Ah, so a composer offering his services for free is working for free (Which is a bad thing apparantly) but a programmer who does the same isn't working as programming is just a hobby (and thus its cool). (That was quite frankly insulting)
I don't think that is what Moritz was advocating or saying and I know it wasn't what I was saying. The difference is hobby vs. commercial teams (regardless of how small). If a hobby team wants to put out a game for free and it's a labor of love - I see no problem with that. If that same hobby team approaches me and asks me to work for free simply because they all did then it becomes my choice. But in my own experience I've had teams come to me and actually request free audio, without deferred pay or profit shares but were hoping to release the game commercially. That's what we're arguing against and sadly audio industry noobs sometimes reinforce the perception that audio should be free by offering up their services in hopes of getting some work on their resume. My point is they should put some kind of tangible value on their time and craft instead of offering it for 100% free.
Creating something is work by definition, alot of people in almost all creative fields work for free for various reasons (It could be that its just a hobby for them, it could be because its for a charitable cause, or a number of other reasons). (Look up the definition of work, creating something is work by definition even if there is no compensation for the work)
Sure anytime we create anything we're working on it. So perhaps instead of using the term "work: it would be clearer to you to use the term "usage."
But again we're discussing hobby (free) teams and projects vs. commercial projects that have retail aims. Frankly I don't really care how the deal is set up but I'd prefer that folks working on commercial projects stand to earn something for their time and craft. And yes this applies to all disciplines, not just audio.
The price of goods and services is set by the market, supply and demand, expecting people to charge or pay "industry standard rates" on a global market is silly as there is no such thing as a standard rate on a global market, If people are willing to work for less than you are you need to raise your quality or lower your prices to compensate. Trying to form a composer cartel is not a viable solution.
I think you've misunderstood my point. There IS
an industry standard or perhaps a better label is industry range. Of course the industry range differs project to project based on several items: especially what kind of device will the game be launched on. For example my rates differ for an iOS game vs. a PS3/Xbox 360 title. Nobody is creating a composer cartel, please, give me a break! Have you seen anyone in this thread actually say X is what you can charge?! No! All I've said is charge something
. In the past I've suggested other ideas besides just monetary compensation. For example it could be an exchange of services like: "I create the score for the game and you create a new website for me."
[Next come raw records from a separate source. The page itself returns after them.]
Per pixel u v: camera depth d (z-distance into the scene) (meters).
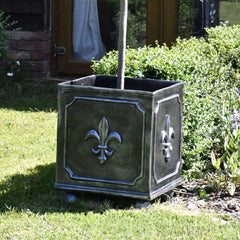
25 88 10.01
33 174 6.16
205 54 6.91
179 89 5.42
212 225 4.87
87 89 5.12
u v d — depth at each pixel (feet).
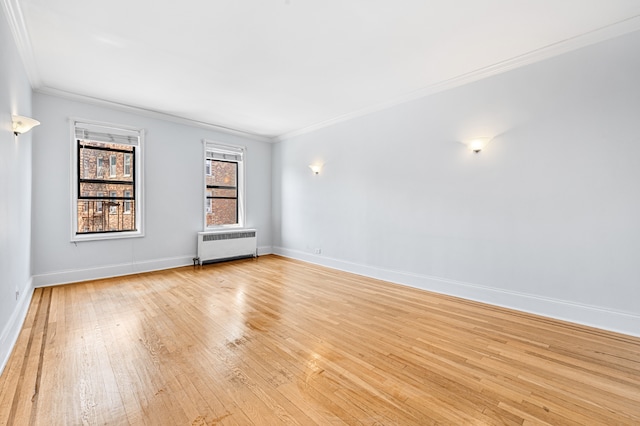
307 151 19.58
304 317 9.91
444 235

The point I keep driving home is audio folks should charge SOMETHING for their time and craft so clients understand there's a tangible value tied to it.
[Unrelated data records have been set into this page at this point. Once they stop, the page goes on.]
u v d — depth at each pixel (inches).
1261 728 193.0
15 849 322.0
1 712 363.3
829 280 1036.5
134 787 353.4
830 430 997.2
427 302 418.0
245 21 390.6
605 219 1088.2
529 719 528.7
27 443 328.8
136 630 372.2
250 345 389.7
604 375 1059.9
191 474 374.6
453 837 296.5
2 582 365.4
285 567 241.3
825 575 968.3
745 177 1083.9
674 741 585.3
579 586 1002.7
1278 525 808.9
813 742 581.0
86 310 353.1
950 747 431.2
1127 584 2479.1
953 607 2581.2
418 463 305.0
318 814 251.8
The industry standard (or range) is seen in every kind of market and you even stated that "the price of goods and services is set by the market, supply and demand."
Completely agree and the industry standard or range I've seen is based on many composers and clients discussing what they've spent on various kinds of audio. Of course that cost can range drastically from indie to AAA level projects and what kind(s) of devices it's there but to say the industry standard doesn't exist at all is wrong. Finally, just because there IS an industry standard it doesn't mean you have to charge that rate. For example I work closely with my clients to figure out what their budget is and then present options to fit within it. I don't just say "oh well, sorry, I charge 10X that amount. Bye!" Nobody is saying that the industry standard (or range) is law and written in stone but understanding what is the "norm" in the audio industry can help someone create appropriate rates based on your experience, target clients and skill level.
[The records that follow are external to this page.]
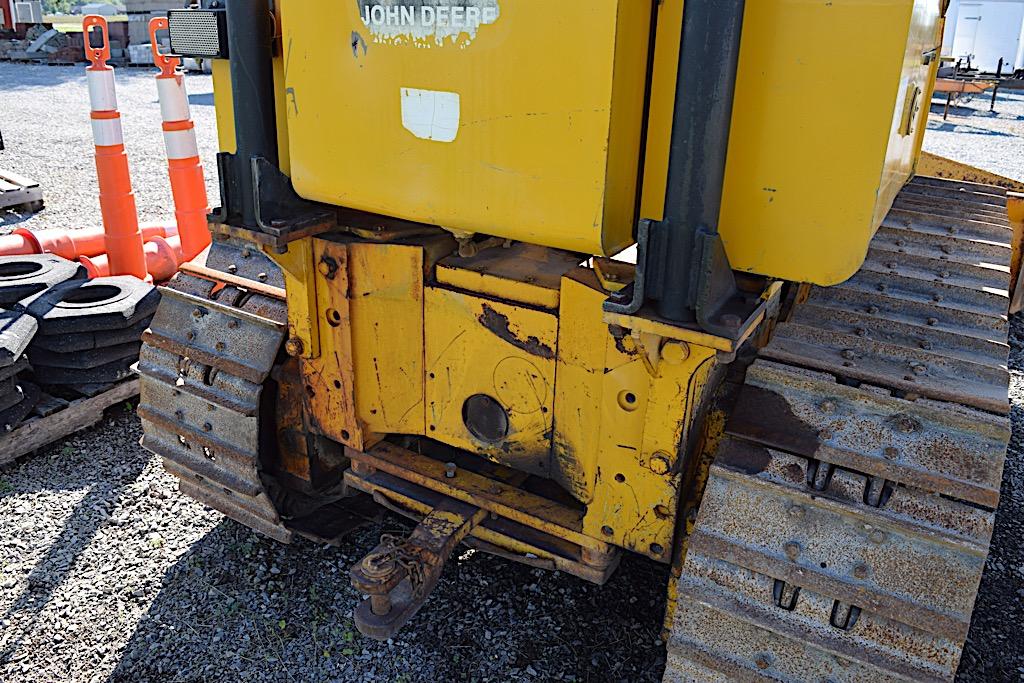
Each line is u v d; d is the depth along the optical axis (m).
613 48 1.59
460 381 2.38
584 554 2.31
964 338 2.03
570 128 1.68
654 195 1.83
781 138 1.63
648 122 1.78
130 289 3.84
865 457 1.75
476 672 2.43
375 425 2.57
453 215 1.91
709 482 1.85
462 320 2.29
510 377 2.28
If people are willing to work for less than you are you need to raise your quality or lower your prices to compensate.
Let me stress this point, again, I have no issue with someone charging less than me. I know for a fact that I'm more expensive than some but cheaper than others. My rates are based on my credentials and skill level as well as what I've found clients are usually willing to pay. I only object to someone charging nothing
which, in my experience, doesn't do anything to promote the audio industry on the professional level.